Para Nagel, la crítica de Rawls al utilitarismo no es suficiente para deslindar la acción moral del interés, y además la preocupación de imparcialidad que sostiene apunta hacia una dirección «fuertemente individualizada». Es preciso, en consecuencia, ir más allá en el empuje imparcial, al precio de dejar atrás la vigencia de los intereses personales y poder así vislumbrar un horizonte –o punto de vista– en el que hagamos abstracción de nosotros mismos y de quiénes somos. Sólo así se estaría en disposición de tener en cuenta no sólo a todas las personas sino a cada una de las personas:
«Nos debemos poner en el lugar exacto ocupado por cada persona y tomar como guía preliminar para considerar el valor que asignamos a lo que ocurre, precisamente el valor que sus problemas tienen desde su propio punto de vista.»{5}
Saber acerca del punto de vista del otro es algo que no ofrece misterios para Nagel, tal y como expuso en el libro, titulado con gran precisión The View from Nowhere{6}: el punto de vista desde ningún lugar, la perspectiva que no viene de ninguna parte, el enfoque invisible de las cosas, el viejo y quimérico sueño de estar sin estar, de vivir sin vivir en mí. En ese ensayo, Nagel realiza un ejercicio de gran sutileza ontológica, casi también de esgrima epistemológica, sobre la incierta naturaleza del yo, fundamento de la particular teoría moral y política sostenida por el autor.

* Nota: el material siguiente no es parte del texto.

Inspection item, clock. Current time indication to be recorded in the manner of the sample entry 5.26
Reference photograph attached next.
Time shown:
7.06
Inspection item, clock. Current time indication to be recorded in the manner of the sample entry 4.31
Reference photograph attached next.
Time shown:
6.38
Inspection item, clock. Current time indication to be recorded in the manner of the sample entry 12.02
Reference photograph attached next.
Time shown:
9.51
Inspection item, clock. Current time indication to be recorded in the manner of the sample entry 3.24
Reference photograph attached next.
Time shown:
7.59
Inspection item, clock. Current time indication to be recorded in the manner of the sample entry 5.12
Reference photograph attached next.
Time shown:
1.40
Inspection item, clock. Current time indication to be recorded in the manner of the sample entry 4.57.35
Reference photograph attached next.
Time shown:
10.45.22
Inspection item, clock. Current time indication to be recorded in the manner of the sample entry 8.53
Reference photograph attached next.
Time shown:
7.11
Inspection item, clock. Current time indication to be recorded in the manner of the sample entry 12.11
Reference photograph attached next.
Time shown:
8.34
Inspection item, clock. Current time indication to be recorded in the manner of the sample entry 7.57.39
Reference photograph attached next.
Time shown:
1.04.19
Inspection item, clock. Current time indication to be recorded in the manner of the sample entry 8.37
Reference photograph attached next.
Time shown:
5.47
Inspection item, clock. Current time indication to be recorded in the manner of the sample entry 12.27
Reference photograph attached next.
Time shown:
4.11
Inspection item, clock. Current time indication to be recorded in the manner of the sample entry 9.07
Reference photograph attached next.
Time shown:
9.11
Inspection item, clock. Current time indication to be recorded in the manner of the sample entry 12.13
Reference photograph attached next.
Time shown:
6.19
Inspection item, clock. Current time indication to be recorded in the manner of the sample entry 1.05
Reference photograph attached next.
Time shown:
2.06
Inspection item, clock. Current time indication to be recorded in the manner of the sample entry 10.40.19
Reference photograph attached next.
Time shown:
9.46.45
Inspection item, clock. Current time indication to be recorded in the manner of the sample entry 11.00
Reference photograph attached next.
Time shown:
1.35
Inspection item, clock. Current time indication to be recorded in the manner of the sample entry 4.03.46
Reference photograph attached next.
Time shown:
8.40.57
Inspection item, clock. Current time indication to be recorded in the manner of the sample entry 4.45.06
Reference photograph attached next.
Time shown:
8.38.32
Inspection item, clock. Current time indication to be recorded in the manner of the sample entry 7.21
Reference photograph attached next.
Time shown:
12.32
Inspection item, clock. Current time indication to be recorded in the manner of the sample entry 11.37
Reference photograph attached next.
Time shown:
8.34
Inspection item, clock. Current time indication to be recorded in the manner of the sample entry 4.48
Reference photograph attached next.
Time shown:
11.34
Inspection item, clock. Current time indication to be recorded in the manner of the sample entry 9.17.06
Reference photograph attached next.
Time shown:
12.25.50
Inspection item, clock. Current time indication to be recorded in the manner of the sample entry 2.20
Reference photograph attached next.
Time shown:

El yo, dice Nagel, se entiende como un yo objetivo. En el conjunto de individuos, el yo es intercambiable con otro yo, porque la subjetividad nativa de cada uno acoge, sencillamente, todos los puntos de vista posibles. Al ser yo un yo objetivo puedo ser yo mismo o cualquier otro, al mismo tiempo{7}. El mundo se torna así impersonal, la experiencia múltiple, la mirada genérica, huérfana y echadiza, al no provenir de ningún lugar en particular.
«Aunque todo esto sea una demanda exorbitante y no describa una posibilidad lógica, me parece que dice algo moral e imaginativamente: pertenece al mismo tipo de mirada moral que exige la unanimidad como una condición de legitimidad.»{8}
Debo confesar que resulta muy fatigoso discutir tan sombríos problemas, especialmente cuando el propio Nagel asume la cuestión con tanta naturalidad, aplomo, displicencia... y ¿cinismo?
Notas
{1} John Rawls, Teoría de la justicia. Traducción María Dolores Gonzáles, Fondo de Cultura Económica, México, 1978 [edición original, 1971], pág. 621.
{2} Ibídem, pág. 202.
{3} Ibídem, pág. 220.
{4} La tentación de analizar el principio de imparcialidad a la luz de la impersonal alteridad también está presente, entre otros, en Ernst Tugendhat. Según Tugendhat, es condición necesaria para que se pueda hablar de validez general en un consenso racional que la idea de imparcialidad no sólo esté presente en el discurso que lo fundamente sino que, más bien, debe ser (tiene que ser) su verdadero presupuesto: «El presupuesto de un discurso así es que todos estén dispuestos a ponerse mentalmente –de forma hipotética– en el lugar de todos los demás.» Cfr. Ernst Tugendhat, Problemas de ética. Crítica, Barcelona, 1988 [edición original,1984], pág. 134.
{5} Thomas Nagel, Igualdad y parcialidad. Paidós, Barcelona, 1996, pág. 70.
{6} Thomas Nagel, Una visión de ningún lugar. Fondo de Cultura Económica, México, 1996.
{7} Para un detalle de la problemática de ser otro, o llegar a ser otro, con la sombra de la teoría de Nagel al fondo, véase Ángel García Rodríguez, «Sobre la posibilidad de haber sido otro», Teorema. Revista internacional de filosofía. Volumen XVII/2, Murcia, 1998, págs. 45-59.
{8} Thomas Nagel, Una visión de ningún lugar, op. cit., pág. 74.